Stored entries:

________________

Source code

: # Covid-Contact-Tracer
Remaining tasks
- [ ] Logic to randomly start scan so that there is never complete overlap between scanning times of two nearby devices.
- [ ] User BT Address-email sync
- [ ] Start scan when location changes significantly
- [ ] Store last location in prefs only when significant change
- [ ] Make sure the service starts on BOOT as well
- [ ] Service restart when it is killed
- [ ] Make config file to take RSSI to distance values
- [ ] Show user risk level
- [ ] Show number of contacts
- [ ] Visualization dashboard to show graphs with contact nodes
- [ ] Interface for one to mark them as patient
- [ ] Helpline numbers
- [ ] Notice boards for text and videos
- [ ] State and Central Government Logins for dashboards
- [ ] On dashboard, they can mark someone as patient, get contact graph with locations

________________

Instruction: Starting at the line with "- [ ] Start", copy every line up to and including the last one in the entries above.

Written answer:
- [ ] Start scan when location changes significantly
- [ ] Store last location in prefs only when significant change
- [ ] Make sure the service starts on BOOT as well
- [ ] Service restart when it is killed
- [ ] Make config file to take RSSI to distance values
- [ ] Show user risk level
- [ ] Show number of contacts
- [ ] Visualization dashboard to show graphs with contact nodes
- [ ] Interface for one to mark them as patient
- [ ] Helpline numbers
- [ ] Notice boards for text and videos
- [ ] State and Central Government Logins for dashboards
- [ ] On dashboard, they can mark someone as patient, get contact graph with locations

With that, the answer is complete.